第二次世界大戦下のダンケルクでの撤退戦を描くサスペンス・ドラマ。説明や台詞の少ない群像劇だけど、ゲイリー・オールドマン主演の『ウィンストン・チャーチル』を見ていたおかげで私にしては珍しくすぐに把握できた。確かダンケルクに留まっている無数の兵を救出するためだけに、カレーにいた数千の部隊が囮となって犠牲になってるんですよね。ここでも序盤にカレーの地名が一瞬だけ出てちょっとぐわっと来た。ストーリーは撤退戦を成功させるだけなんだけどこれがたいへん面白く、でもそれ以上に臨場感が凄まじかった。というかこれ劇場で見ないと駄目なやつじゃねーか! あとノーラン監督作にしてはランタイムが短く、時間の見せ方も複雑なものはないので本当にシンプルで見やすい。防波堤での一週間と、海での一日と、空での一時間を同時に描いているけど視聴する分には気にしなくていいし、この三つの視点の物語が最終的には同じ時間のダンケルクという場所で交差し、そしてまた離れていく構成がいい。傑作でした。あと色んな青が映える映像群がとにかく美しい。

若き英国兵トミー視点では、浜から逃げようとして失敗してまた逃げようとする様を繰り返し、独軍の姿はほぼ出てこないのに魚雷やら空爆やらで地獄を何度も味わう羽目になる。
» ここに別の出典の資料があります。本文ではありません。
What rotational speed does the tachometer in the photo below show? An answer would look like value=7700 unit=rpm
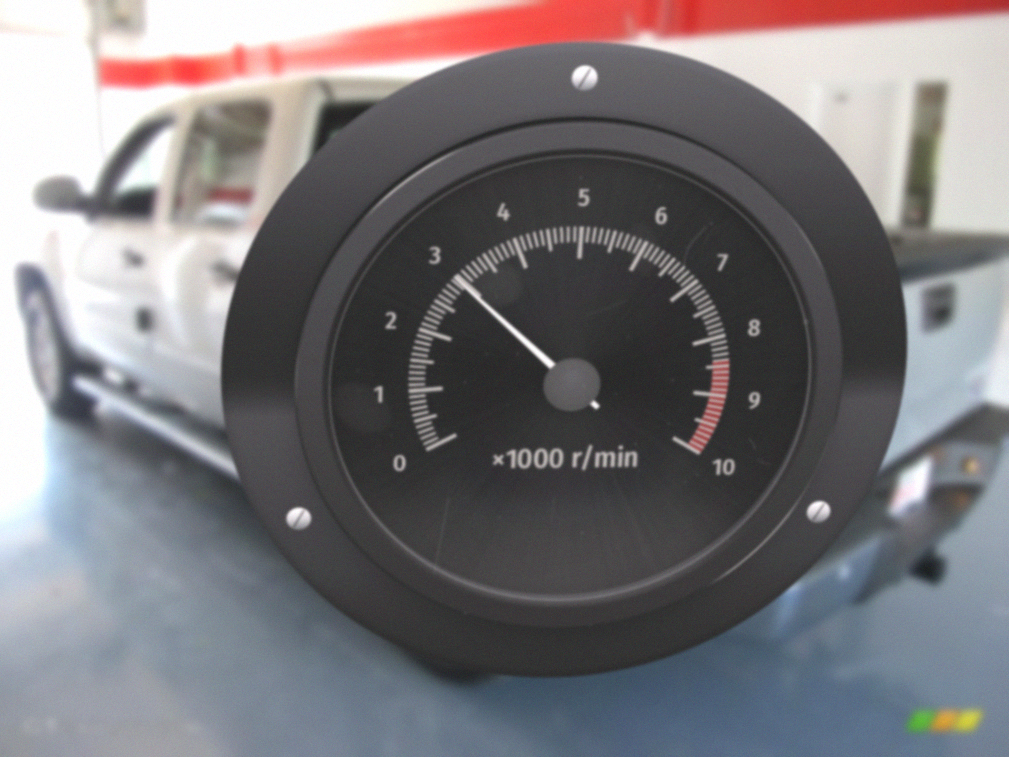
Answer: value=3000 unit=rpm
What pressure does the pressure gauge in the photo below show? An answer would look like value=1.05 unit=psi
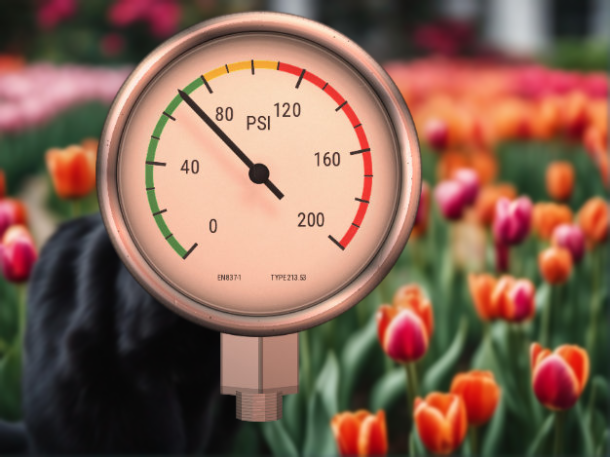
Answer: value=70 unit=psi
ちなみにここではボルトン中佐が最後まで兵士を案じる高潔な将校として描かれており、海軍の軍服姿も相俟って格好良かった。一方で実は仏国兵だったギブソンと英国兵のアレックスの見分けがつかない時が多くちょっと混乱しちゃったな。なんならトミーとギブソンとアレックスがごっちゃになっていた時すらある。ただ、見分けがつかなくても台詞が僅かでもあれば概ね把握できるし、彼らのドラマも濃密で見応えがあった。

戦闘機に詳しい船長ドーソン視点も面白く、特に最初に救助したキリアン・マーフィの演じた英国兵がもたらす厄介な騒動にはハラハラさせられた。ジョージの死が重い。ピーターは彼を思いやってジョージの死を伏せたけど、英国兵も後に新聞紙で知ってしまう可能性が高いことを思うと、尚更胸が塞がれるような気持ちになるエピソードでした。しかし『聖なる鹿殺し』の演技が強烈だったバリー・コーガンが出てきた時は驚いたな。好きな役者なので嬉しい。

スピットファイアを駆って救出戦をサポートする空軍兵ファリア視点でも、限られた燃料でドッグファイトを繰り広げるから緊張が絶えない。それでもダンケルクから撤退しようとする兵を襲うメッサーシュミットを迎撃し、そのままゆるやかに滑空していくスピットファイアの姿は見惚れるくらいに美しかった。燃える愛機を見つめながら覚悟を決めるファリアの背中もいい。トムハはこういうキャラクターがハマるなと。ドーソンの船から、ファリアの駆るスピットファイアを見守っていたコリンズもいいキャラクターでした。